In some ways, standards of living in Melbourne have deteriorated in the last two years. On 3 October 2012, the city’s entire road system appeared to shut down due to too much traffic and computer software crashing on the control systems on road tunnels. The government’s response was to say that they needed to build another road across the city. A caller to the local radio station explained, instead: “Each time we look for the basic cause of these problems, and the basic cause is suburban sprawl”. What is changing in places like Melbourne is that today, it is callers to radio shows who can explain the problem. Seventeen years earlier, it was a few town planners with computer models who were suggesting that all might not be well.
As Peter Mares, the contemporary commentator from 2010, put it when talking about Mernda, the most recently build outlying Melbourne suburb: The problem is not such the escalation of our numbers but the escalation of our wants. Growing up in a house with only one bathroom did not mean my childhood deprived. My parents were not unhappy because they lacked on en-suite and walk-in wardrobe. The average floor area of new homes increased by 40 per cent between the mid-1980s and the early 2000s, even though the average number of people per household fell sharply during the same period. Our homes our now the largest in the world, though the blocks they cover are no larger. Mernda, in the aptly named Plenty Valley, is just one of many sites of collision between our growing numbers and over ever-inflating aspirations for ‘life-style without compromise’.
Just two years later, the citizens of Mernda found that the roads to downtown Melbourne were blocked with all the other commuters’ cars. Australia shows how even in the most spacious of lands, it is possible to quickly exhaust carrying capacity by asking the land to carry us, our cars, our gardens, en-suites, walk-in wardrobes and idylls of living apart from each other in the way that cannot work.
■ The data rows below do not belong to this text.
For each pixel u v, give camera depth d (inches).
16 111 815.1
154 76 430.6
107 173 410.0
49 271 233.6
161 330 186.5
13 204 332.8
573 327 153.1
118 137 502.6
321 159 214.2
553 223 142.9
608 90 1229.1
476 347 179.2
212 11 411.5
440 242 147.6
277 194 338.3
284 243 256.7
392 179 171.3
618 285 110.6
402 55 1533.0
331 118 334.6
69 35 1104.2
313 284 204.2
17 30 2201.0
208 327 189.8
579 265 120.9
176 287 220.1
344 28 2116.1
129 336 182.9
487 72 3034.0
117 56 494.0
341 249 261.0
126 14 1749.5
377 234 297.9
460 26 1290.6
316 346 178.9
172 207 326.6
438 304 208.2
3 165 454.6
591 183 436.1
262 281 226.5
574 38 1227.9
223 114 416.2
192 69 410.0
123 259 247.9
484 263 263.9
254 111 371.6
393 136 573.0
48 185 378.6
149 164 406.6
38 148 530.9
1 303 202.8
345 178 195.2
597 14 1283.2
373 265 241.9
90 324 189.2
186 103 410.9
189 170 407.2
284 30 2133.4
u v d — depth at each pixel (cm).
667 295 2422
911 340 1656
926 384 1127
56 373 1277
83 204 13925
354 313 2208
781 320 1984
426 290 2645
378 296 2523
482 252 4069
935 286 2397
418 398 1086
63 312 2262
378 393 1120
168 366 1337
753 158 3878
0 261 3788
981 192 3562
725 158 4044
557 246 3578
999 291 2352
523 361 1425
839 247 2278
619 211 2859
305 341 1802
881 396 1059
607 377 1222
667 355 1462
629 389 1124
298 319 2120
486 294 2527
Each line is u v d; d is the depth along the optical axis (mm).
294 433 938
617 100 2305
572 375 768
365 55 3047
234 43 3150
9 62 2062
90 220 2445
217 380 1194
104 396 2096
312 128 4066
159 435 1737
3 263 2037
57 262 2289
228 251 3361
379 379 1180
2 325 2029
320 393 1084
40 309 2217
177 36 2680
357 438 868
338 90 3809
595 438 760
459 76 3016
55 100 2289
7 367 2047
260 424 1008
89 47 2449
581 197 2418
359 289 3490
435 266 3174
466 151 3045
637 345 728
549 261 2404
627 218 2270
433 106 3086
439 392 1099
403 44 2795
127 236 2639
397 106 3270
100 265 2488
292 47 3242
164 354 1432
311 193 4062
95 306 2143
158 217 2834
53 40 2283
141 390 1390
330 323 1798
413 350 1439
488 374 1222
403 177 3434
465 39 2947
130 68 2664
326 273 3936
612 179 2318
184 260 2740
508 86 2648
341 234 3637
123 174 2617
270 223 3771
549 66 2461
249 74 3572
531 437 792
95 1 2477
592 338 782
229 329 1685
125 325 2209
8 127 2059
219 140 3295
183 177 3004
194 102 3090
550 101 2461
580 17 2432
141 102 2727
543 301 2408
What went wrong in Australia was too little value given to time, and an overconsumption of energy.
Dorling, sees himself as a ‘practical possibilist’ and fellow author Stephen Emmott, who is the head of Computational Science at Microsoft Research in Cambridge, UK, and who has written “10 Billion”, as an ‘angry pessimist’.
Urban design and population appear inextricably linked and anyone interested in the future shape of our towns and cities could learn from Dorling’s book: ‘Population 10 Billion’, published by Constable ISBN 1780334915.